- _What the task requires_
Your task is to print all of the entries exactly, though the pictures should not be included.

[Data items]
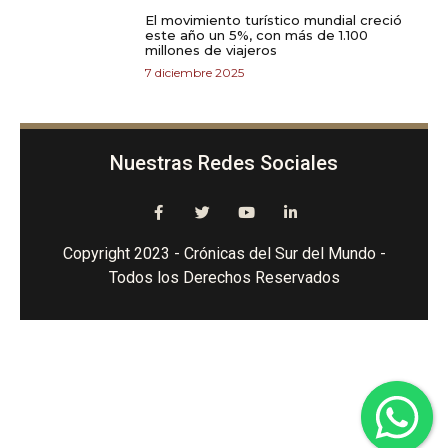
El movimiento turístico mundial creció
este año un 5%, con más de 1.100
millones de viajeros
7 diciembre 2025
Nuestras Redes Sociales
Copyright 2023 - Crónicas del Sur del Mundo -
Todos los Derechos Reservados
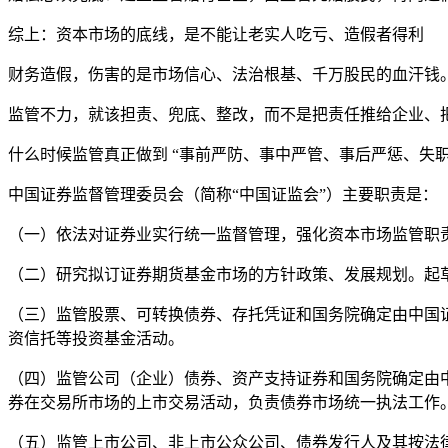
综上：资本市场的底线，是不能让老实人吃亏、造假者得利
财务造假，伤害的是市场信心、法治根基、千万股民的血汗钱
监管不力，就该担责、兜底、整改，而不是把责任推给企业、
什么时候监管真正做到 “事前严防、事中严管、事后严惩、失
中国证券监督管理委员会（简称“中国证监会”）主要职责是：
（一）依法对证券业实行统一监督管理，强化资本市场监管职
（二）研究拟订证券期货基金市场的方针政策、发展规划。起
（三）监管股票、可转换债券、存托凭证和国务院确定由中国
资信托等投资基金活动。
（四）监管公司（企业）债券、资产支持证券和国务院确定由
券在交易所市场的上市交易活动，负责债券市场统一执法工作
（五）监管上市公司、非上市公众公司、债券发行人及其按法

- _Expected answer_
El movimiento turístico mundial creció
este año un 5%, con más de 1.100
millones de viajeros
7 diciembre 2025
Nuestras Redes Sociales
Copyright 2023 - Crónicas del Sur del Mundo -
Todos los Derechos Reservados
综上：资本市场的底线，是不能让老实人吃亏、造假者得利
财务造假，伤害的是市场信心、法治根基、千万股民的血汗钱
监管不力，就该担责、兜底、整改，而不是把责任推给企业、
什么时候监管真正做到 “事前严防、事中严管、事后严惩、失
中国证券监督管理委员会（简称“中国证监会”）主要职责是：
（一）依法对证券业实行统一监督管理，强化资本市场监管职
（二）研究拟订证券期货基金市场的方针政策、发展规划。起
（三）监管股票、可转换债券、存托凭证和国务院确定由中国
资信托等投资基金活动。
（四）监管公司（企业）债券、资产支持证券和国务院确定由
券在交易所市场的上市交易活动，负责债券市场统一执法工作
（五）监管上市公司、非上市公众公司、债券发行人及其按法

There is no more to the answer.